The Informal and Traditional Social Protection in Samoa policy brief was developed under the 'Strengthening Resilience of Pacific Island States through Universal Social Protection’ programme, a joint initiative between the United Nations Country Team (UNCT) and the Governments of Samoa, Cook Islands, Niue and Tokelau. The brief was designed to substantively review the ways in which community-based services function as local safety nets and examine their role in the overarching social protection framework of Samoa.
Despite the deep-rooted history and extensive reach of informal and traditional social protection mechanisms in Samoa, the frequency and magnitude of exogenous shocks have placed traditional support mechanisms under considerable strain. In addition, rising costs of living and inequality, urbanization, shifts in social norms, the impact of climate change and the COVID-19 pandemic are exerting unprecedented pressure on the effective functioning of traditional social protection mechanisms and exacerbating existing vulnerabilities.

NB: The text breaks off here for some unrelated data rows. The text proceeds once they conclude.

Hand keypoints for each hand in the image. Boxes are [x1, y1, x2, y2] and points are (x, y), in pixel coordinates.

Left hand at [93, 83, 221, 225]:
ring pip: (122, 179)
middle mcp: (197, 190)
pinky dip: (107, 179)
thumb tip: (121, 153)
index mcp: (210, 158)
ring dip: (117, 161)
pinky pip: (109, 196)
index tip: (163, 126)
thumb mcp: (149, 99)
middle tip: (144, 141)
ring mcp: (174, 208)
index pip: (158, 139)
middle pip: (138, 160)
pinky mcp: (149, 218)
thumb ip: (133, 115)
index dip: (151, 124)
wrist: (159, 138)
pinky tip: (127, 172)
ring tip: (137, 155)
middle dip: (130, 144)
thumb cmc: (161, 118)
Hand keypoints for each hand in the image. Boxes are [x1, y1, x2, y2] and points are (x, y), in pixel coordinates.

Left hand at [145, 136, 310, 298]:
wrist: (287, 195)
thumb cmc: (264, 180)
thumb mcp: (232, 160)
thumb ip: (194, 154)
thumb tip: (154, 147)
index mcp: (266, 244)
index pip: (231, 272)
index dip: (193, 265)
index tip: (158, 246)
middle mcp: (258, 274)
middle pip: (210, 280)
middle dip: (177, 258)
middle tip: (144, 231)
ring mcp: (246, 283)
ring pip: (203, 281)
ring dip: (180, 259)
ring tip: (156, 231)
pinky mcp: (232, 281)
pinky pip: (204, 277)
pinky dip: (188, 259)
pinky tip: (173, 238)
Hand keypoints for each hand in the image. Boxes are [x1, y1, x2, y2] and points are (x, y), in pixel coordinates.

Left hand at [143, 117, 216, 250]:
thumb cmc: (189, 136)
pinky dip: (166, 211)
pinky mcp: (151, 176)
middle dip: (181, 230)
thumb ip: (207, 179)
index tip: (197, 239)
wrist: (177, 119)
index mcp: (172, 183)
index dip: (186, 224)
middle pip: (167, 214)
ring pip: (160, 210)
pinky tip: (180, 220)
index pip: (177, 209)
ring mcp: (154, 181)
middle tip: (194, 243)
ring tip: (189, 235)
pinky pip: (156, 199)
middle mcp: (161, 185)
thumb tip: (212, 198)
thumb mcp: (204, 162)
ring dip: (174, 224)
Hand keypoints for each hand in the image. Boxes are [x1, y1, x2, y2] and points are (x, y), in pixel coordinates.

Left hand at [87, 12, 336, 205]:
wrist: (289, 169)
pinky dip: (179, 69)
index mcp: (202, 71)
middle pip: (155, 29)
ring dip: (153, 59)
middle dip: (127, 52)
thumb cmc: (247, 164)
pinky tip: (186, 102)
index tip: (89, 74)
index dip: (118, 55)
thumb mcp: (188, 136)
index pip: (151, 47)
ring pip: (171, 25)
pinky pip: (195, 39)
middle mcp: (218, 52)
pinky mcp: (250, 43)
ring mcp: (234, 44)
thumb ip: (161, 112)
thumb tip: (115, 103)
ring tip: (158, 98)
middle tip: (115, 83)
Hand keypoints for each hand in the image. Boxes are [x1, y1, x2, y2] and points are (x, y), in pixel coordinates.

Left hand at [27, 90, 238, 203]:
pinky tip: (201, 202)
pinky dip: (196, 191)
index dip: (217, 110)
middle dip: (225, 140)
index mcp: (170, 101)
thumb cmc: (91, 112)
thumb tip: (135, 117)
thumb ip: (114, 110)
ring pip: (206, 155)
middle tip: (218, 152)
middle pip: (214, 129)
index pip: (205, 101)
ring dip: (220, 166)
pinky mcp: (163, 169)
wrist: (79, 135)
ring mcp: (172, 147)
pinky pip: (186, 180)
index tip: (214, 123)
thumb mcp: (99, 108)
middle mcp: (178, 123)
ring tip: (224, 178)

In light of these challenges, it is of vital importance to identify where protection gaps lie for the most marginalized groups as the realities and life cycle vulnerabilities of these groups are neither yet fully captured with disaggregated data nor addressed with targeted policy. To that end, this policy brief assesses how formal social protection policies could complement and strengthen informal and traditional mechanisms, with a focus on issues facing women and youth, persons with disabilities, jobseekers, school dropouts, individuals and households recovering from disasters.